Page images and extracted text
════════════════
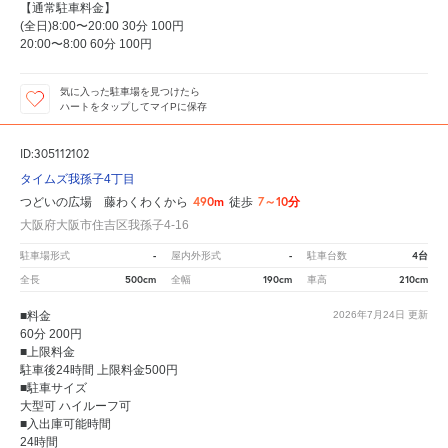
【通常駐車料金】
(全日)8:00〜20:00 30分 100円
20:00〜8:00 60分 100円
気に入った駐車場を見つけたら
ハートをタップしてマイPに保存
ID:305112102
タイムズ我孫子4丁目
490m
7～10分
つどいの広場 藤わくわくから
徒歩
大阪府大阪市住吉区我孫子4-16
-
-
4台
駐車場形式
屋内外形式
駐車台数
500cm
190cm
210cm
全長
全幅
車高
■料金
2026年7月24日
更新
60分 200円
■上限料金
駐車後24時間 上限料金500円
■駐車サイズ
大型可 ハイルーフ可
■入出庫可能時間
24時間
════════════════
Reproduce the extracted text of the material with every instance of "上限料金" swapped for "最大料金" and nothing else altered. Omit the pictures.

§ **Answer space**
【通常駐車料金】
(全日)8:00〜20:00 30分 100円
20:00〜8:00 60分 100円
気に入った駐車場を見つけたら
ハートをタップしてマイPに保存
ID:305112102
タイムズ我孫子4丁目
490m
7～10分
つどいの広場 藤わくわくから
徒歩
大阪府大阪市住吉区我孫子4-16
-
-
4台
駐車場形式
屋内外形式
駐車台数
500cm
190cm
210cm
全長
全幅
車高
■料金
2026年7月24日
更新
60分 200円
■最大料金
駐車後24時間 最大料金500円
■駐車サイズ
大型可 ハイルーフ可
■入出庫可能時間
24時間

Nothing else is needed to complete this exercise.